I mercati a reddito fisso hanno generato $6,1 miliardi, in crescita del 6% rispetto a un anno prima, sebbene la crescita sia stata contenuta da un trading sulle materie prime più debole.
I mercati finanziari hanno registrato una volatilità elevata durante il trimestre, poiché il conflitto in Medio Oriente e le interruzioni della navigazione attraverso lo Stretto di Hormuz hanno scombussolato gli investitori e innescato movimenti bruschi tra le classi di attività.
Un'impennata dei prezzi del petrolio ha inoltre riacceso i timori sull'inflazione, spingendo gli investitori a rivedere le aspettative sui tagli dei tassi da parte della Federal Reserve.
Ripresa delle operazioni di M&A sostiene le commissioni
JPMorgan ha beneficiato anche di una ripresa dell'attività di investment banking, con un'accelerazione delle operazioni globali.
Il valore delle fusioni e acquisizioni globali annunciate ha già superato i $3 trilioni quest'anno, secondo Dealogic, fornendo un forte vento favorevole per le attività di consulenza su Wall Street.
Le commissioni di investment banking sono aumentate del 30% a $3,3 miliardi, superando nettamente le stime degli analisti di $2,82 miliardi, mentre le commissioni di sottoscrizione azionaria sono rimaste particolarmente solide.
JPMorgan ha agito come joint book-running manager nell'offerta pubblica record di SpaceX, che ha valutato la società oltre $2 trilioni e ha segnato il più grande debutto in Borsa della storia.
La banca ha inoltre consigliato diverse grandi transazioni durante il trimestre, inclusa l'attività di co-consulente sulla proposta fusione da $67 miliardi di NextEra Energy con Dominion Energy e il ruolo di lead active bookrunner nell'offerta azionaria da $85 miliardi di Alphabet.
Il miglioramento nei mercati dei capitali ha inoltre offerto a fondi di private equity e venture capital maggiori opportunità di uscita dagli investimenti tramite quotazioni pubbliche e vendite strategiche.
Dimon avverte sui rischi nonostante l'economia resiliente
Pur sottolineando la solidità dell'economia statunitense, Dimon ha messo in guardia sul fatto che diversi rischi strutturali continuano ad accumularsi sotto la superficie.
"Diversi rischi si stanno spostando sotto la superficie come placche tettoniche, tra cui tensioni geopolitiche e guerre, inflazione persistente, ampi deficit fiscali globali e prezzi degli asset elevati," ha detto.
"Non possiamo prevedere come si evolveranno definitivamente queste forze.
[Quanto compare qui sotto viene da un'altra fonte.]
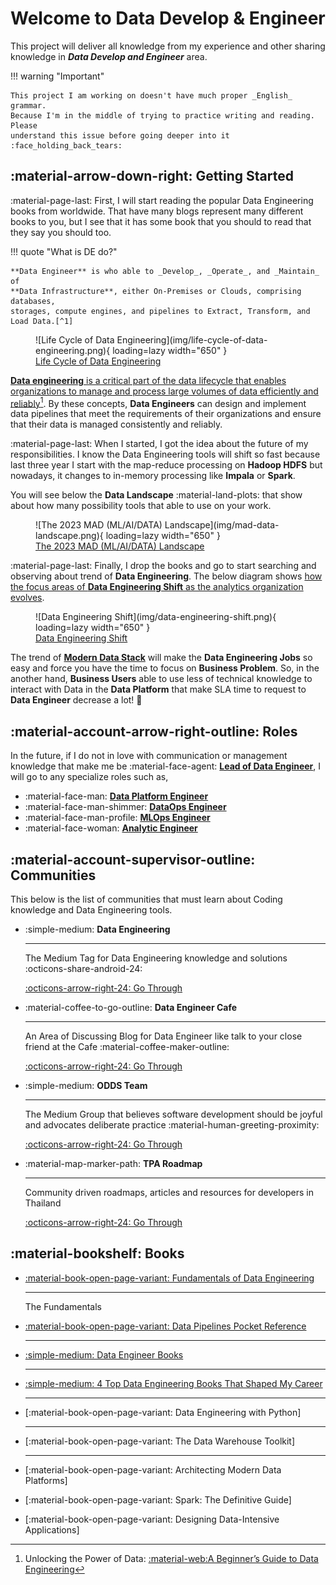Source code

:# Welcome to **Data Develop & Engineer**

This project will deliver all knowledge from my experience and other sharing
knowledge in **_Data Develop and Engineer_** area.

!!! warning "Important"

    This project I am working on doesn't have much proper _English_ grammar.
    Because I'm in the middle of trying to practice writing and reading. Please
    understand this issue before going deeper into it :face_holding_back_tears:

## :material-arrow-down-right: Getting Started

:material-page-last: First, I will start reading the popular Data Engineering books from worldwide. That
have many blogs represent many different books to you, but I see that it has some
book that you should to read that they say you should too.

!!! quote "What is DE do?"

    **Data Engineer** is who able to _Develop_, _Operate_, and _Maintain_ of
    **Data Infrastructure**, either On-Premises or Clouds, comprising databases,
    storages, compute engines, and pipelines to Extract, Transform, and Load Data.[^1]

<figure markdown="span">
  ![Life Cycle of Data Engineering](img/life-cycle-of-data-engineering.png){ loading=lazy width="650" }
  <figcaption><a href="https://www.techment.com/unlocking-the-power-of-data-a-beginners-guide-to-data-engineering/">Life Cycle of Data Engineering</a></figcaption>
</figure>

<u>**Data engineering** is a critical part of the data lifecycle that enables organizations
to manage and process large volumes of data efficiently and reliably</u>[^3].
By these concepts, **Data Engineers** can design and implement data pipelines
that meet the requirements of their organizations and ensure that their data is
managed consistently and reliably.

:material-page-last: When I started, I got the idea about the future of my responsibilities.
I know the Data Engineering tools will shift so fast because last three year I
start with the map-reduce processing on **Hadoop HDFS** but nowadays, it changes
to in-memory processing like **Impala** or **Spark**.

You will see below the **Data Landscape** :material-land-plots: that show about how
many possibility tools that able to use on your work.

<figure markdown="span">
  ![The 2023 MAD (ML/AI/DATA) Landscape](img/mad-data-landscape.png){ loading=lazy width="650" }
  <figcaption><a href="https://mad.firstmark.com/">The 2023 MAD (ML/AI/DATA) Landscape</a></figcaption>
</figure>

:material-page-last: Finally, I drop the books and go to start searching and
observing about trend of **Data Engineering**. The below diagram shows <u>how the
focus areas of **Data Engineering Shift** as the analytics organization evolves</u>.

<figure markdown="span">
  ![Data Engineering Shift](img/data-engineering-shift.png){ loading=lazy width="650" }
  <figcaption><a href="https://medium.com/@AnalyticsAtMeta/the-future-of-the-data-engineer-part-i-32bd125465be">Data Engineering Shift</a></figcaption>
</figure>

The trend of <u>**Modern Data Stack**</u> will make the **Data Engineering Jobs**
so easy and force you have the time to focus on **Business Problem**. So, in the
another hand, **Business Users** able to use less of technical knowledge to interact
with Data in the **Data Platform** that make SLA time to request to **Data Engineer**
decrease a lot! :partying_face:

## :material-account-arrow-right-outline: Roles

In the future, if I do not in love with communication or management knowledge
that make me be :material-face-agent: [**Lead of Data Engineer**](roles/lead_data_engineer/index.md),
I will go to any specialize roles such as,

<div class="grid cards" markdown>

- :material-face-man: [**Data Platform Engineer**](roles/data_platform_engineer/index.md)
- :material-face-man-shimmer: [**DataOps Engineer**](roles/dataops_engineer/index.md)
- :material-face-man-profile: [**MLOps Engineer**](roles/mlops_engineer/index.md)
- :material-face-woman: [**Analytic Engineer**](roles/analytic_engineer/index.md)

</div>

## :material-account-supervisor-outline: Communities

This below is the list of communities that must learn about Coding knowledge and
Data Engineering tools.

<div class="grid cards" markdown>

-   :simple-medium: **Data Engineering**

    ---
    The Medium Tag for Data Engineering knowledge and solutions :octicons-share-android-24:

    [:octicons-arrow-right-24: Go Through](https://medium.com/tag/data-engineering)

-   :material-coffee-to-go-outline: **Data Engineer Cafe**

    ---
    An Area of Discussing Blog for Data Engineer like talk to your close friend
    at the Cafe :material-coffee-maker-outline:

    [:octicons-arrow-right-24: Go Through](https://discuss.dataengineercafe.io/)

-   :simple-medium: **ODDS Team**

    ---
    The Medium Group that believes software development should be joyful and
    advocates deliberate practice :material-human-greeting-proximity:

    [:octicons-arrow-right-24: Go Through](https://medium.com/tag/data-engineering)

-   :material-map-marker-path: **TPA Roadmap**

    ---
    Community driven roadmaps, articles and resources for developers in Thailand

    [:octicons-arrow-right-24: Go Through](https://roadmap.thaiprogrammer.org/)

</div>

## :material-bookshelf: Books

<div class="grid cards" markdown>

-   [:material-book-open-page-variant: Fundamentals of Data Engineering](blogs/posts/book/book-fundamentals-of-data-engineering.md)

    ---
    The Fundamentals

-   [:material-book-open-page-variant: Data Pipelines Pocket Reference](blogs/posts/book/book-data-pipelines-pocket-reference.md)

    ---


-   [:simple-medium: Data Engineer Books](https://towardsdatascience.com/data-engineering-books-f373005d53fc)

    ---

-   [:simple-medium: 4 Top Data Engineering Books That Shaped My Career](https://medium.com/towards-data-engineering/4-top-data-engineering-books-that-shaped-my-career-472a519dc34f)

    ---

-   [:material-book-open-page-variant: Data Engineering with Python]

    ---

-   [:material-book-open-page-variant: The Data Warehouse Toolkit]

    ---

-   [:material-book-open-page-variant: Architecting Modern Data Platforms]
-   [:material-book-open-page-variant: Spark: The Definitive Guide]
-   [:material-book-open-page-variant: Designing Data-Intensive Applications]

</div>

[^1]: Information of this quote reference from [:simple-medium: What is Data Engineering?](https://medium.com/codex/what-is-data-engineering-407bcf860baf)
[^2]: [:material-land-plots: The 2023 MAD (ML/AI/DATA) Landscape](https://mad.firstmark.com/)
[^3]: Unlocking the Power of Data: [:material-web:A Beginner’s Guide to Data Engineering](https://www.techment.com/unlocking-the-power-of-data-a-beginners-guide-to-data-engineering/)
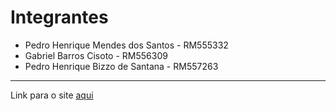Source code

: # Integrantes
- Pedro Henrique Mendes dos Santos - RM555332
- Gabriel Barros Cisoto - RM556309
- Pedro Henrique Bizzo de Santana - RM557263
<hr>
Link para o site <a href='https://energy-app-bice.vercel.app'>aqui</a>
Potrebbero rimanere gestibili, ma potrebbero anche provocare interruzioni significative quando si sposteranno o entreranno in collisione. Monitoriamo attentamente questi rischi e prepariamo la Società a un ampio ventaglio di scenari per garantire che possiamo servire i nostri clienti in modo coerente in tutti gli ambienti."